When talking about the Internet of Things, the usual concepts like sensors, wireless networks, big data and analytics are regularly discussed, but software-defined networking (SDN) is not often included in the conversation, and according to one industry CEO, this is going to change.

“It’s hard enough to connect to seven billion items, so imagine having to manage the connections to 20 billion devices,” said Jerry Kennelly, CEO of network optimisation company Riverbed.

“You have to find them, connect to them, route their traffic with bandwidth and rules about how it will be used, you have to analyse the response times on the connections, and then you have to make use of the vast amounts data that it’ll generate.

“Software-defined networking can play a part in almost all of those worlds,” Kennelly told IoT Hub at the recent Riverbed Disrupt conference in New York.

He said that software-defined wide-area networks (SD-WANs) would make the process of finding, connecting and routing devices and their traffic “vastly easier”.

“To deploy a single router, you have to write between 700 and 1000 individual lines of code, whereas with SD-WAN it could be three clicks of a mouse,” he said.

“So if you have a thousand routers trying to find a billion IoT devices, and you have to write code for all of those routers, then individually deploy those, versus three clicks of a mouse to deploy all of them, that’s a real benefit of SD-WAN for the IoT world.”

Kennelly said that Riverbed’s implementation of SD-WAN includes application performance management technology, which provides visibility into the state of device connections, their response times, and enables dynamic resolution of any network connectivity issues between the device and the application.

“Slow is the new down. In the past, people used to worry about the network being down, but networks don’t go down too much anymore, but they get slow, and nobody wants to deal with a slow network,” he said.

“Particularly in the IoT world, where there’s going to be vast amounts of traffic, response time will be more critical than ever.”

What types of networks would struggle with IoT?

Kennelly said that companies that are lumbered with old, on-premise network infrastructure that still uses the hub and spoke topology or relies heavily on MPLS (multiprotocol layer switching) with little Internet connectivity would struggle with hosting an IoT ecosystem.
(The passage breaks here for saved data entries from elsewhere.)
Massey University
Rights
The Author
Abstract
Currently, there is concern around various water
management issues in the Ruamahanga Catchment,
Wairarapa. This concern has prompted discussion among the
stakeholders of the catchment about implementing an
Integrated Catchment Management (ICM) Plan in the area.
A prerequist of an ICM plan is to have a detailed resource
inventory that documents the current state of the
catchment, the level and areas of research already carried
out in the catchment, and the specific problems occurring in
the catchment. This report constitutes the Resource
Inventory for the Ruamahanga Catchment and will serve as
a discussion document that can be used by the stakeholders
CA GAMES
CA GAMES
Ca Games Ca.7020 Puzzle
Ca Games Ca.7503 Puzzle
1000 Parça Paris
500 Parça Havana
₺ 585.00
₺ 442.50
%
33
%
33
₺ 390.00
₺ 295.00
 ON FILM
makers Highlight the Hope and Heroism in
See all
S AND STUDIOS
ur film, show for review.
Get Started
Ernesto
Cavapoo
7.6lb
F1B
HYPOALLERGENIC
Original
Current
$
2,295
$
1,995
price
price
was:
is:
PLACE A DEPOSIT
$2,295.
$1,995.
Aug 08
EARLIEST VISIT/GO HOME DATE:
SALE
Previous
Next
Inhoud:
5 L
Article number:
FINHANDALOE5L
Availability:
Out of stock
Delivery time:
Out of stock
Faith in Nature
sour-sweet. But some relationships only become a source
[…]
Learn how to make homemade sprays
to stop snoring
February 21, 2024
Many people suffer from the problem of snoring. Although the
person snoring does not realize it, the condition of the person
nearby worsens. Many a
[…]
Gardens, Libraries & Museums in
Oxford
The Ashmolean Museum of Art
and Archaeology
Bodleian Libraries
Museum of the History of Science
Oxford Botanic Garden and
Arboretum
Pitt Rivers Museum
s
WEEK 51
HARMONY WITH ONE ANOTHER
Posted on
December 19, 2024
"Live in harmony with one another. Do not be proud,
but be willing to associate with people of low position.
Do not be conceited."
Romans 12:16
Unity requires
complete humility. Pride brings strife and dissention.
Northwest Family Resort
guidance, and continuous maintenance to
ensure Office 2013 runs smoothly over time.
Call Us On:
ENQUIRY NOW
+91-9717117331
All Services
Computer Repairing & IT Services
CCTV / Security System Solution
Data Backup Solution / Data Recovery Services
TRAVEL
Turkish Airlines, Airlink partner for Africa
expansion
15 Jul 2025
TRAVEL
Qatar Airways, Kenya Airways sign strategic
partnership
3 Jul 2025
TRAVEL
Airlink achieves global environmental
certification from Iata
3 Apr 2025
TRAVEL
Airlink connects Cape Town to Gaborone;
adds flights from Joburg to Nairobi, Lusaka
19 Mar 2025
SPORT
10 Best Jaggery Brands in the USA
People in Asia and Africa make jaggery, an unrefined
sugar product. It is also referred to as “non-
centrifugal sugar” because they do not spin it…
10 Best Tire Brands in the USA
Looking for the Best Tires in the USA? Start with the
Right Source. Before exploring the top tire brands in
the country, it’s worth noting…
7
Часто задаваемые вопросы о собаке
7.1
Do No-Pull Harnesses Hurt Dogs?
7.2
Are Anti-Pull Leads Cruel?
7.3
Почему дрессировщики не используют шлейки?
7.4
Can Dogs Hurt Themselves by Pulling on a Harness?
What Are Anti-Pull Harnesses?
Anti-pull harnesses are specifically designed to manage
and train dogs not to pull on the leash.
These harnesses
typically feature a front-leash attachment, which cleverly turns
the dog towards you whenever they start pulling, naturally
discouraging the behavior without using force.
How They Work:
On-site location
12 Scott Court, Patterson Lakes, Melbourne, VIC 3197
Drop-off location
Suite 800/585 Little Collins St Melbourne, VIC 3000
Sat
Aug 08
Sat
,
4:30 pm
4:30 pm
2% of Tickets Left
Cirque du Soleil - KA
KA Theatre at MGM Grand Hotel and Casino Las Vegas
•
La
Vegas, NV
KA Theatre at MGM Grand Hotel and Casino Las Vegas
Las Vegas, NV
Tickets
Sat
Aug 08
“These sorts of networks won’t be able to scale their on-prem data centre to the level they’ll need to deal with the billions of objects that an IoT network would introduce,” he said.

“So you’ll need the scalability of a cloud backend, and you’ll need a full mesh network, both MPLS and Internet connectivity to get to all the ‘things’, in terms of practical power and cost.

“A 20-year old hub and spoke network infrastructure simply won’t be capable of handling that scale of connectivity and data throughput.”

The intricacies of managing a decentralised IoT network

Kennelly is interested to see how the decentralisation of network assets that IoT encourages will play out in the future, as it seems to be at odds with the push in recent years to consolidate infrastructure into central locations, such as the cloud.

“One of the issues is transporting and then analysing these vast amounts of data in real-time, so you can make adjustments,” he said.

“The server that’s receiving that data might be two thousand miles away, so you’ll have latency between the sensor on the IoT device and the receiving server, you’ll have to aggregate the data, and then you’ll have to run data intelligence programs on it to make sense of it, then have someone act on it.

“These are all challenges that haven’t completely been resolved yet, because it’s still quite new.”

Kennelly envisages IoT networks that contain intermediary data collection points, rather than direct sensor-to-cloud network topologies.

“You may not have everything go from the device to the ultimate cloud collection point. You may have four or five intermediary collection points, have an aggregation point, and then be sent to a big data centre somewhere,” he said.

“Each additional network endpoint that IoT would introduce brings with it increased complexity in the way you configure your network.

“This could easily be managed by SD-WAN, where from a single console or a single rule, you can handle the complexity of thousands of different sites without having to manually touch them one by one to deal with your issues.”

Peter Gutierrez attended Riverbed Disrupt in New York as a guest of Riverbed.